EXERCISE PROMPT >>
In all of the lines below, change "See the attached image" to "See the attached scan" and keep everything else the same.

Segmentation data
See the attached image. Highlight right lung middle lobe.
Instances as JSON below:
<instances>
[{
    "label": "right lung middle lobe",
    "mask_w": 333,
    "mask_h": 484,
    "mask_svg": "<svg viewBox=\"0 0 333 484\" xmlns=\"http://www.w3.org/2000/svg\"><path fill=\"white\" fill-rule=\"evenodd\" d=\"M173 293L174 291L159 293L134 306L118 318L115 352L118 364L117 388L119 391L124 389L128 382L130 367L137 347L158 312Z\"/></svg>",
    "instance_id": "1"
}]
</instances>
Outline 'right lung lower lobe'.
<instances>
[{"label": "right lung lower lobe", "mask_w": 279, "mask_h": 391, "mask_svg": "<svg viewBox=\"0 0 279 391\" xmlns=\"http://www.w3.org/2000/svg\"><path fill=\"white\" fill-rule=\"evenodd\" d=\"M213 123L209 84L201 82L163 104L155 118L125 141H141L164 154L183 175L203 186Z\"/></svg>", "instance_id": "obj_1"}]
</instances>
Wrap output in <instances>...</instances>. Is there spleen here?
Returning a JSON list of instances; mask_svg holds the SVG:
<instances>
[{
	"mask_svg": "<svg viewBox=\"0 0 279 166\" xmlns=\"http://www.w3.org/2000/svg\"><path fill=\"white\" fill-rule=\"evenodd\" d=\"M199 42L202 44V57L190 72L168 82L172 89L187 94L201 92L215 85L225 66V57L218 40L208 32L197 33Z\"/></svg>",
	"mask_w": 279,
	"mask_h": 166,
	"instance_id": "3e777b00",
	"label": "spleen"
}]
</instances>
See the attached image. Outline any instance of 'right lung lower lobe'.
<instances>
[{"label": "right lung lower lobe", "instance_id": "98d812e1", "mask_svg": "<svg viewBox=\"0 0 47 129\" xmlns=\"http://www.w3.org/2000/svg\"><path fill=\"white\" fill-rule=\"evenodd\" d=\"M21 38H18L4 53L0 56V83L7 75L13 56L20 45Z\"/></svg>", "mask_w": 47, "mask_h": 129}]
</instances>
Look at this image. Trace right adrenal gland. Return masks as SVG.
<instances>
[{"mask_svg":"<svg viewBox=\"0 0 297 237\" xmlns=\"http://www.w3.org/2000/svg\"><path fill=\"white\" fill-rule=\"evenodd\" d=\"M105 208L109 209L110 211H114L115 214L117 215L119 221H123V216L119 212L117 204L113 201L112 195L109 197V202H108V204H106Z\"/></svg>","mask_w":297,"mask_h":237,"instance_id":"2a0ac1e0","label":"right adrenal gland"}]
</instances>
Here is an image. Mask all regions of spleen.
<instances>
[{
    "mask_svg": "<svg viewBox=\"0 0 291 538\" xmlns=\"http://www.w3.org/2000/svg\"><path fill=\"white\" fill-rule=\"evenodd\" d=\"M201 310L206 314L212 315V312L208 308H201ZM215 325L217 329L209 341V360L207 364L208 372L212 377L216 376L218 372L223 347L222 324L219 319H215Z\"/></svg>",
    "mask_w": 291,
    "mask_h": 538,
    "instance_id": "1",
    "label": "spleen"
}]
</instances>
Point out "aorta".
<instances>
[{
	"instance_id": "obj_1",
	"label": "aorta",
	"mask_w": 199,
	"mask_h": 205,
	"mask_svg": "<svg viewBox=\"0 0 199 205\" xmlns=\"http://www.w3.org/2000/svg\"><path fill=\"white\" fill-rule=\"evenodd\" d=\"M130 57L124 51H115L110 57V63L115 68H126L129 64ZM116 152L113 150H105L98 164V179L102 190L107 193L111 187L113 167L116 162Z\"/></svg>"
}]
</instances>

COMPLETE ANSWER >>
See the attached scan. Highlight right lung middle lobe.
Instances as JSON below:
<instances>
[{
    "label": "right lung middle lobe",
    "mask_w": 333,
    "mask_h": 484,
    "mask_svg": "<svg viewBox=\"0 0 333 484\" xmlns=\"http://www.w3.org/2000/svg\"><path fill=\"white\" fill-rule=\"evenodd\" d=\"M173 293L174 291L159 293L134 306L118 318L115 352L118 364L117 388L119 391L124 389L128 382L130 367L137 347L158 312Z\"/></svg>",
    "instance_id": "1"
}]
</instances>
Outline 'right lung lower lobe'.
<instances>
[{"label": "right lung lower lobe", "mask_w": 279, "mask_h": 391, "mask_svg": "<svg viewBox=\"0 0 279 391\" xmlns=\"http://www.w3.org/2000/svg\"><path fill=\"white\" fill-rule=\"evenodd\" d=\"M213 123L209 84L201 82L163 104L155 118L125 141H141L164 154L183 175L203 186Z\"/></svg>", "instance_id": "obj_1"}]
</instances>
Wrap output in <instances>...</instances>. Is there spleen here?
Returning a JSON list of instances; mask_svg holds the SVG:
<instances>
[{
	"mask_svg": "<svg viewBox=\"0 0 279 166\" xmlns=\"http://www.w3.org/2000/svg\"><path fill=\"white\" fill-rule=\"evenodd\" d=\"M199 42L202 44V57L190 72L168 82L172 89L187 94L201 92L215 85L225 66V57L218 40L208 32L197 33Z\"/></svg>",
	"mask_w": 279,
	"mask_h": 166,
	"instance_id": "3e777b00",
	"label": "spleen"
}]
</instances>
See the attached scan. Outline any instance of 'right lung lower lobe'.
<instances>
[{"label": "right lung lower lobe", "instance_id": "98d812e1", "mask_svg": "<svg viewBox=\"0 0 47 129\" xmlns=\"http://www.w3.org/2000/svg\"><path fill=\"white\" fill-rule=\"evenodd\" d=\"M21 38H18L4 53L0 56V83L7 75L13 56L20 45Z\"/></svg>", "mask_w": 47, "mask_h": 129}]
</instances>
Look at this image. Trace right adrenal gland. Return masks as SVG.
<instances>
[{"mask_svg":"<svg viewBox=\"0 0 297 237\" xmlns=\"http://www.w3.org/2000/svg\"><path fill=\"white\" fill-rule=\"evenodd\" d=\"M105 208L109 209L110 211H114L115 214L117 215L119 221H123V216L119 212L117 204L113 201L112 195L109 197V202H108V204H106Z\"/></svg>","mask_w":297,"mask_h":237,"instance_id":"2a0ac1e0","label":"right adrenal gland"}]
</instances>
Here is an image. Mask all regions of spleen.
<instances>
[{
    "mask_svg": "<svg viewBox=\"0 0 291 538\" xmlns=\"http://www.w3.org/2000/svg\"><path fill=\"white\" fill-rule=\"evenodd\" d=\"M201 310L206 314L212 315V312L208 308H201ZM215 325L217 329L209 341V360L207 364L208 372L212 377L216 376L218 372L223 347L222 324L219 319H215Z\"/></svg>",
    "mask_w": 291,
    "mask_h": 538,
    "instance_id": "1",
    "label": "spleen"
}]
</instances>
Point out "aorta".
<instances>
[{
	"instance_id": "obj_1",
	"label": "aorta",
	"mask_w": 199,
	"mask_h": 205,
	"mask_svg": "<svg viewBox=\"0 0 199 205\" xmlns=\"http://www.w3.org/2000/svg\"><path fill=\"white\" fill-rule=\"evenodd\" d=\"M130 57L124 51H115L110 57V63L115 68H126L129 64ZM116 152L113 150H105L98 164V179L102 190L107 193L111 187L113 167L116 162Z\"/></svg>"
}]
</instances>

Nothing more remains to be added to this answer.